Вольноопределяющийся Грушин и уважение к себе чувствовал, но – не слияние. Осталась дистанция. Дистанция, поглотившая имя. Ведь не скажешь: «Что вы все „барин“ да „барин“, зовите меня Федей». И уж тем более Федором Аполлоновичем не представишься, впрочем, так его еще никто не называл.

А ночью ужас напал на Грушина. Едва он смежил веки, как увидел давешнего турка, им убитого, – голубая щетина на худом лице, большие глаза с фиолетового оттенка белками. И запах чужой крови почувствовал, да так явственно, что едва вырвался из палатки, упал на траву, тут и началось… Спазм за спазмом, и желудок стал пуст, а его все крутило и крутило. Разбуженный солдат Пьецух выбежал из палатки, захлопотал вокруг барина.

– Ты не боись, барин, с кем не бывает. Ты вот лучше на, водички выпей. А еще лучше – винца. Хошь, спрошу у унтера?

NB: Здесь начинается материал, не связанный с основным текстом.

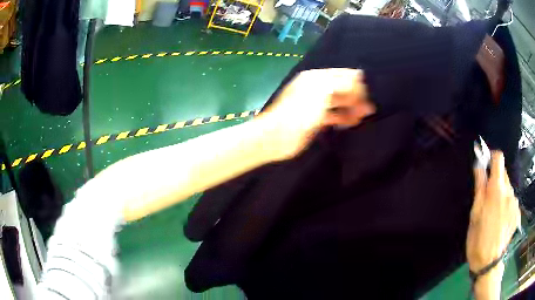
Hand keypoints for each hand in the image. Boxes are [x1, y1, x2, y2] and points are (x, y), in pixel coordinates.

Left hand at [257, 68, 375, 160]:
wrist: (278, 136)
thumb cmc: (301, 111)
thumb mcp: (323, 91)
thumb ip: (342, 83)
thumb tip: (359, 75)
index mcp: (317, 78)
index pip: (342, 75)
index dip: (356, 83)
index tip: (368, 94)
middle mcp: (317, 89)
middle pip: (342, 89)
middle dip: (356, 97)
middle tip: (369, 109)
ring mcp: (316, 105)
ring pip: (339, 103)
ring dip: (352, 108)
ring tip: (363, 116)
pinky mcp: (316, 120)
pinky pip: (334, 116)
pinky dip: (344, 118)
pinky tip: (352, 123)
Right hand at [466, 151, 520, 272]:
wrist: (489, 262)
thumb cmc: (478, 239)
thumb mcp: (475, 214)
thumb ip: (479, 187)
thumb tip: (479, 165)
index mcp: (497, 189)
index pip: (498, 158)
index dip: (492, 156)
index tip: (486, 162)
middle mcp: (509, 191)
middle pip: (503, 174)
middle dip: (495, 180)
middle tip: (487, 198)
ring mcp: (515, 202)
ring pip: (508, 189)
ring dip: (501, 194)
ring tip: (494, 214)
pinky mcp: (517, 212)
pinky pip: (511, 201)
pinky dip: (506, 205)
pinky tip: (501, 220)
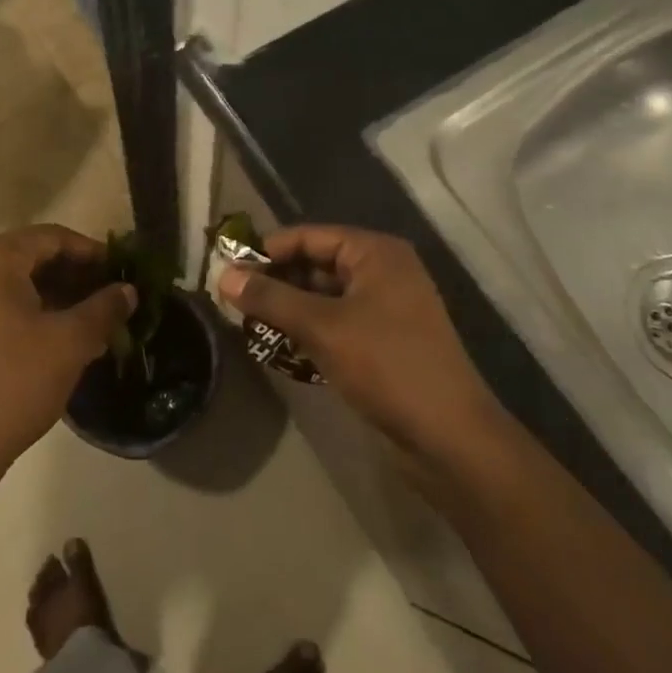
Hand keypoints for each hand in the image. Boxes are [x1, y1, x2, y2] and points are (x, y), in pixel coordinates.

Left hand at [0, 225, 134, 477]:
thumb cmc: (14, 383)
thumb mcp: (70, 342)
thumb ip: (104, 307)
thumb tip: (128, 290)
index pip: (53, 238)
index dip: (92, 252)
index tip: (122, 270)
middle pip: (33, 257)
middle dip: (76, 276)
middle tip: (112, 295)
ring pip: (17, 282)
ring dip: (57, 295)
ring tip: (95, 318)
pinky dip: (33, 311)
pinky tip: (63, 335)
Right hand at [218, 226, 511, 471]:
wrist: (448, 436)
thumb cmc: (387, 366)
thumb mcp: (322, 327)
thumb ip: (271, 298)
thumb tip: (223, 275)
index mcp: (376, 253)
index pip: (310, 236)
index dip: (268, 250)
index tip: (227, 269)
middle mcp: (383, 271)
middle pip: (316, 264)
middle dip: (276, 281)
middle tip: (232, 300)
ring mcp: (386, 308)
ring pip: (324, 297)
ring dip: (289, 309)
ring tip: (247, 324)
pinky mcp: (384, 342)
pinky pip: (336, 324)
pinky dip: (308, 331)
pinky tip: (278, 347)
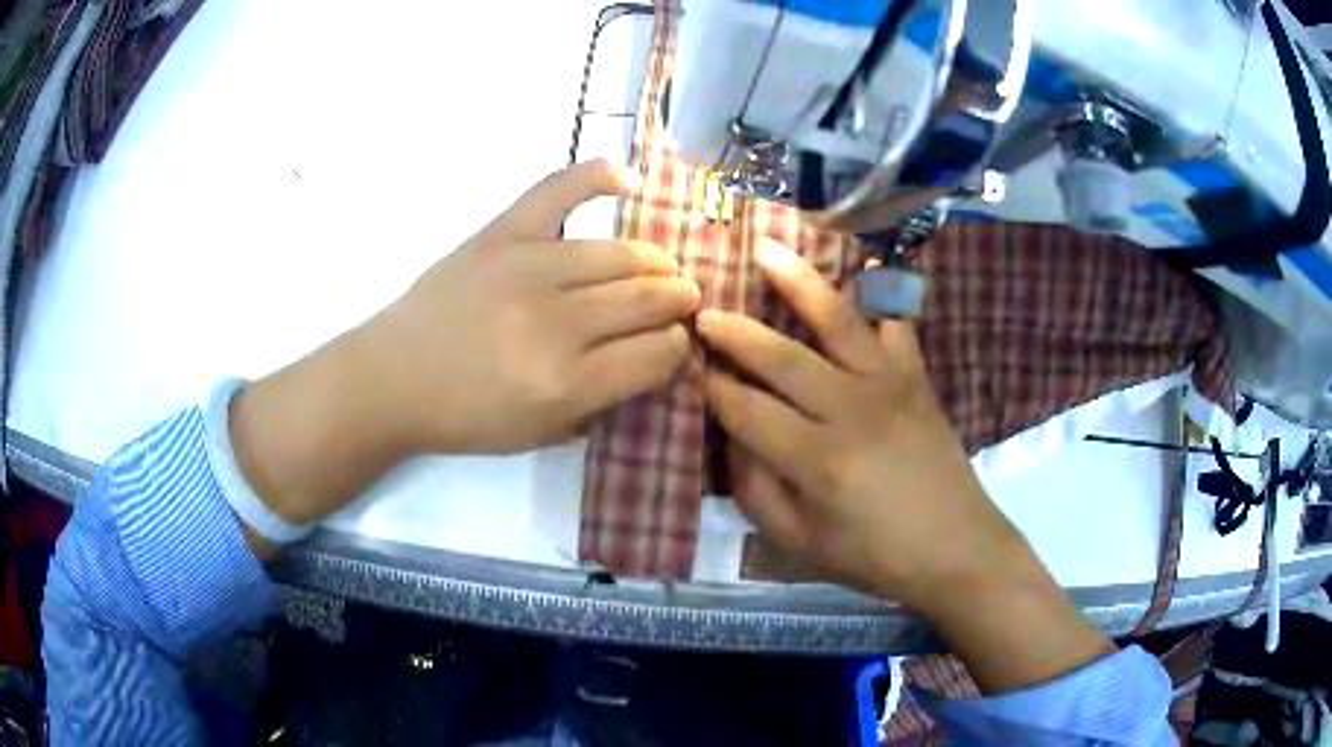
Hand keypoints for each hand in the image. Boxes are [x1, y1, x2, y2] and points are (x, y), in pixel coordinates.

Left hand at [363, 159, 698, 453]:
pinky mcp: (500, 234)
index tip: (677, 344)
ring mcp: (527, 268)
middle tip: (682, 302)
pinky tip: (629, 180)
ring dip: (656, 261)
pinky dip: (597, 176)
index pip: (656, 354)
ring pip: (620, 254)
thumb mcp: (541, 434)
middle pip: (647, 300)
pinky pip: (558, 190)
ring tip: (661, 269)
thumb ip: (603, 401)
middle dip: (678, 302)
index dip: (678, 348)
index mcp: (566, 384)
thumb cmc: (466, 417)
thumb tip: (655, 361)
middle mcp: (555, 323)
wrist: (392, 379)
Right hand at [699, 238, 1019, 606]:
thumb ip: (757, 490)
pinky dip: (882, 294)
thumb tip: (732, 438)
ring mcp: (889, 385)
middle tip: (703, 309)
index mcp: (817, 460)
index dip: (713, 387)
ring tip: (765, 247)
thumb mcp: (801, 543)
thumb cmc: (875, 556)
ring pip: (836, 320)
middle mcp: (850, 410)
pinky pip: (896, 324)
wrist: (957, 548)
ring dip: (797, 281)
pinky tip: (869, 265)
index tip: (689, 365)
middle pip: (780, 357)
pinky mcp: (917, 377)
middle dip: (735, 332)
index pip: (747, 411)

– Не надо, какое вино. Все уж пусто.

– А ты выпей, барин, выпей. На душе-то и полегчает. От вина грех с души сойдет.

Сказал, озадачив, и скрылся в палатке, откуда послышался шепот:

– Пал Фомич, винца выдай. Барину, вишь, плохо. Турку жалеет небось, кого убил.

Ответа Грушин не услышал, но вскоре появился Тарас с двумя крышками, до краев наполненными водкой.

– Давай, барин, пей. И я с тобой. Прости, Господи, прегрешенья наши!

Странное дело, но теплая, противная водка, выпитая через силу и с отвращением, вместо ожидаемой пустой и потому особенно мучительной рвоты прекратила спазмы, и как-то действительно полегчало.